I do not underestimate the anguish of being forced to give up sources of identity because new research and social forces have dispersed what previously was key.  Once I attended a “peace” conference in which the main address took as theme, “Abba,” Father, and explored the idea that a loving father was protective as a religious truth.  It was very nice, so long as you were actually remembering a loving father, and I suppose the supposition that a father would take a child on his lap for other purposes than protection would not be “nice” and therefore should not be considered.


Being mischievous, in the following discussion I asked the speaker what advice he would give a child who had been raped by the father.  How could that child see God as other than a rapist, or -- slightly better -- a vengeful punisher for wrong-doing.  What of the child who loves the rapist in the bonded way that children do, which is normally a protection?  The speaker said I didn’t “play fair” and avoided me for the rest of the conference.  But I was serious.  All metaphors carry significance that believers may not recognize -- may not want to.  Maybe some abused children do not want to be lambs.  Maybe a better God image for them is a protective wolf pack. 

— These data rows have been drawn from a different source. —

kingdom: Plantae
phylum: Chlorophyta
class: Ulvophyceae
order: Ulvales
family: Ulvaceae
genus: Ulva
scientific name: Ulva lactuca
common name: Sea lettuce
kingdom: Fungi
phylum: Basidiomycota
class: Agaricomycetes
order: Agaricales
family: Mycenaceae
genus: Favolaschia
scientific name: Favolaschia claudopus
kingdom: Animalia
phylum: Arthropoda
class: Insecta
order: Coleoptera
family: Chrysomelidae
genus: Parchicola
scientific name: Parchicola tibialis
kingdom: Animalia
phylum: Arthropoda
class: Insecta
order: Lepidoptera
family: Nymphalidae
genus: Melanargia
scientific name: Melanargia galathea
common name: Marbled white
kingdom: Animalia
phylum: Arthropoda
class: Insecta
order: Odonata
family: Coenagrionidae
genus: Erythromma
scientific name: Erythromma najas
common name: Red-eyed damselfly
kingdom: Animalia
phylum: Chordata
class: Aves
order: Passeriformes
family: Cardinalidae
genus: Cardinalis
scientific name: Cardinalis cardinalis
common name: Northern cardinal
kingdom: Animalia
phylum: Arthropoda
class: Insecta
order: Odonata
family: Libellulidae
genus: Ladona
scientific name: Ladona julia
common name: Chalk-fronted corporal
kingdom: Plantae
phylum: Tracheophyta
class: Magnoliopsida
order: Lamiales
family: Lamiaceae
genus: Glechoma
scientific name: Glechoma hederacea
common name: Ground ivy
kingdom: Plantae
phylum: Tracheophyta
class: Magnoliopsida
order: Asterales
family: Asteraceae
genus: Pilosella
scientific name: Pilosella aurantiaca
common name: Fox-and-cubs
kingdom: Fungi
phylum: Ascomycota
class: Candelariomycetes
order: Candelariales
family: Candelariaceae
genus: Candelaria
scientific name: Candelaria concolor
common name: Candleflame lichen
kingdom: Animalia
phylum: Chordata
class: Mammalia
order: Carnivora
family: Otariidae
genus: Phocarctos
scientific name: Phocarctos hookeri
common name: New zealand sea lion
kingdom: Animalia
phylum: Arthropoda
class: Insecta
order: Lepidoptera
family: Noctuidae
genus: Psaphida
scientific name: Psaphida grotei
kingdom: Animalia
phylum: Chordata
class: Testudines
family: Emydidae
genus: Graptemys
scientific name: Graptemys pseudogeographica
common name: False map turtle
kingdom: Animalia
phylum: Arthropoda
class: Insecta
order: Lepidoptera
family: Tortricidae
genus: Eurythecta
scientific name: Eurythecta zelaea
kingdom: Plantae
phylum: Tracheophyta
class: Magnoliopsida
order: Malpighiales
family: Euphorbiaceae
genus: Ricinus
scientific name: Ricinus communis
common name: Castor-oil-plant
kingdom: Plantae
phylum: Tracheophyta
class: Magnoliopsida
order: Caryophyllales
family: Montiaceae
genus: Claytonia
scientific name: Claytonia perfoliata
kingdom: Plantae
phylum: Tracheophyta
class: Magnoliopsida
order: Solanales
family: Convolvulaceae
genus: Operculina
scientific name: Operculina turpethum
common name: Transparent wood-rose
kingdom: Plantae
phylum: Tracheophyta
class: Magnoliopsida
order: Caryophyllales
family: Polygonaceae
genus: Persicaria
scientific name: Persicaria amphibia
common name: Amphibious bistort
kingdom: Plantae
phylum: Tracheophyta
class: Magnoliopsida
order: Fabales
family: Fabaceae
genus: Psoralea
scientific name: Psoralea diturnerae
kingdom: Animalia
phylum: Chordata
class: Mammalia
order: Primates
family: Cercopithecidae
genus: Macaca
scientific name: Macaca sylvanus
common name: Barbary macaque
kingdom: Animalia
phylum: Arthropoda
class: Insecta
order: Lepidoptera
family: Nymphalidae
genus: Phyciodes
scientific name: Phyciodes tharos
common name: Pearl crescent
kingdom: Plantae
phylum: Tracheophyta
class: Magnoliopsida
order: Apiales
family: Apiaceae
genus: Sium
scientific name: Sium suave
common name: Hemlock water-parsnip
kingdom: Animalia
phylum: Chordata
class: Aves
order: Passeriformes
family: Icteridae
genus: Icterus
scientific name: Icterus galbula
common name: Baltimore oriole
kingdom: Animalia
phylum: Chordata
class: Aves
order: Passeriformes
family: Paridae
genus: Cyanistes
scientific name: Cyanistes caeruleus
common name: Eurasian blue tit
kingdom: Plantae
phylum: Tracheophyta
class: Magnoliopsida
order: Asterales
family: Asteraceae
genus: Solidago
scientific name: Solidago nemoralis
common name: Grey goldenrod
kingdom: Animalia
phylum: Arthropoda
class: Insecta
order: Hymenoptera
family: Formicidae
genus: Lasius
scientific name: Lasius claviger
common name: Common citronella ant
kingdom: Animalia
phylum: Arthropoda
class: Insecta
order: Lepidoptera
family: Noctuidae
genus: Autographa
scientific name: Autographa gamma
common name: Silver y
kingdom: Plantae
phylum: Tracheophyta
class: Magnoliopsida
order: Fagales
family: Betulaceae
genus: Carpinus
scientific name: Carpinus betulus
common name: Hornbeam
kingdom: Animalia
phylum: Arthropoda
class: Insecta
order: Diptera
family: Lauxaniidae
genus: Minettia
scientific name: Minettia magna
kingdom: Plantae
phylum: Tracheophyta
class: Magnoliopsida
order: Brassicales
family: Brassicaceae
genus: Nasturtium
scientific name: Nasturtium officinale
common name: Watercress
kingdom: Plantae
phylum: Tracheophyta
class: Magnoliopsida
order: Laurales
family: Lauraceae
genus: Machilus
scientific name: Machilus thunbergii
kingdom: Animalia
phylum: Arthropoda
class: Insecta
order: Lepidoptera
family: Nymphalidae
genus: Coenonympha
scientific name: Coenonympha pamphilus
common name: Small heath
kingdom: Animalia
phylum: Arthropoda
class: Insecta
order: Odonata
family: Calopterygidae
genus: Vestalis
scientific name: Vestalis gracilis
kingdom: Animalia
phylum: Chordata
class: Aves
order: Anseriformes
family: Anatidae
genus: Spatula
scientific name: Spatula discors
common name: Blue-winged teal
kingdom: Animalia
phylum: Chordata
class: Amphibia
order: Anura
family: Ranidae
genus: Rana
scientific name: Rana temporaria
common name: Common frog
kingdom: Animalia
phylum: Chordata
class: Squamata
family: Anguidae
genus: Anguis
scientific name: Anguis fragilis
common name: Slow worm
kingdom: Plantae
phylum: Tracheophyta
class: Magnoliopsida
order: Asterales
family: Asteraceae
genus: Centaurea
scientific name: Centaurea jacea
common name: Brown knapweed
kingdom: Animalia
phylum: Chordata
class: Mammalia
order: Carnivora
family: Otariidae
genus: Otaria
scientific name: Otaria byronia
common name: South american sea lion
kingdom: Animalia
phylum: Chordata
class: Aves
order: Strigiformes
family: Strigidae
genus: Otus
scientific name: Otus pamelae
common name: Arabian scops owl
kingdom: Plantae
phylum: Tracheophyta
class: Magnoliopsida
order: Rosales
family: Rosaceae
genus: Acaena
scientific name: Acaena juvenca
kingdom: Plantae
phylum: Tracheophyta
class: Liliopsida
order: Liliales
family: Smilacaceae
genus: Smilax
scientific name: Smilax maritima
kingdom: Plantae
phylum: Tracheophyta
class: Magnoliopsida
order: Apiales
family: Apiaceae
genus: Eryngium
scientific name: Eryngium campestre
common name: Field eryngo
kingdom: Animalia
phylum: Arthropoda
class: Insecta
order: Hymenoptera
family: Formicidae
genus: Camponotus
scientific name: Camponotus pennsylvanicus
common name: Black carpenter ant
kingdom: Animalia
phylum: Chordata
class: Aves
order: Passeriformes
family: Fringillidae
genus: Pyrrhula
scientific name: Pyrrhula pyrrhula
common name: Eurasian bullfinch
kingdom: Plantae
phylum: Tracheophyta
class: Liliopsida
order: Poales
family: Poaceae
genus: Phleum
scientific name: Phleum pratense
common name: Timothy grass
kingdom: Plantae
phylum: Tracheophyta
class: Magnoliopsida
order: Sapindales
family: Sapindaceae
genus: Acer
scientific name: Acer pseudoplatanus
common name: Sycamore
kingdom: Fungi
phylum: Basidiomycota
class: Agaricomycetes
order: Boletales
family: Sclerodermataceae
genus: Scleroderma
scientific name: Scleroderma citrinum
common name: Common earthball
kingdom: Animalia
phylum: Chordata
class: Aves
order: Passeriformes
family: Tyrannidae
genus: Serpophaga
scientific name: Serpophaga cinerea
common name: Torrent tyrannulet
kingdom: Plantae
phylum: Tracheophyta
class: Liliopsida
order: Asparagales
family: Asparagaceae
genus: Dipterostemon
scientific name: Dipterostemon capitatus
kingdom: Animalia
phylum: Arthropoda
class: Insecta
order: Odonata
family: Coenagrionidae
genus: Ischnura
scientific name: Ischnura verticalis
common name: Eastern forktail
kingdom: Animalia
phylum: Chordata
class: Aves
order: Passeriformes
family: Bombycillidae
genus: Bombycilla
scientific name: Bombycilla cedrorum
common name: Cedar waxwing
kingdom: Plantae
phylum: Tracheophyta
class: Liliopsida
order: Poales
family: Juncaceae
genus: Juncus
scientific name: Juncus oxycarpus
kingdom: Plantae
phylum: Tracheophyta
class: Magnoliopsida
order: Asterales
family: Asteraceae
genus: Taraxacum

This quote is from page 113 in Smail’s book:

“ . . .The large human brain evolved over the past 1.7 million years to allow individuals to negotiate the escalating complexities posed by human social living.  This is still what we use the brain for today -- most of the time, at least.  And then there are all the noncognitive features of the brain.  Many of the things we do are shaped by behavioral pre-dispositions, moods, emotions, and feelings that have a deep evolutionary history.  These body states are not ghostly things flitting mysteriously through consciousness.  Recent work in neuropsychology and neurophysiology has shown that they are physiological entities, characteristically located in specific parts of the brain and put there by natural selection.  some of them, including emotions, are relatively automated, no different  from the other areas of life governance -- basic metabolism, reflexes, pain, pleasure, drives, motivations -- that are routinely handled by the brain in all hominoids.  



Most, perhaps all, are also associated with an array of hormones and neurotransmitters such as testosterone and other androgens, estrogen, serotonin, dopamine, endorphins, oxytocin, prolactin, vasopressin, epinephrine, and so on.  Produced in glands and synapses throughout the body, these chemicals facilitate or block the signals passing along neural pathways.  They induce the somatic states revealed on and in our bodies and help determine how feelings actually feel.  We share virtually all of these chemicals with other animals, though the nervous system of an iguana, say, will not necessarily use testosterone in the same way ours does.  In a sense, each of these chemicals has its own natural history.”


Some people are distressed that I have no faith stance that I can describe as doctrine, except the provisional map my path has suggested so far.  But though I insist on staying put in a place I’ve known a long time, it’s because it’s not my body that travels -- just my mind and heart.  But then it turns out that they ARE my body!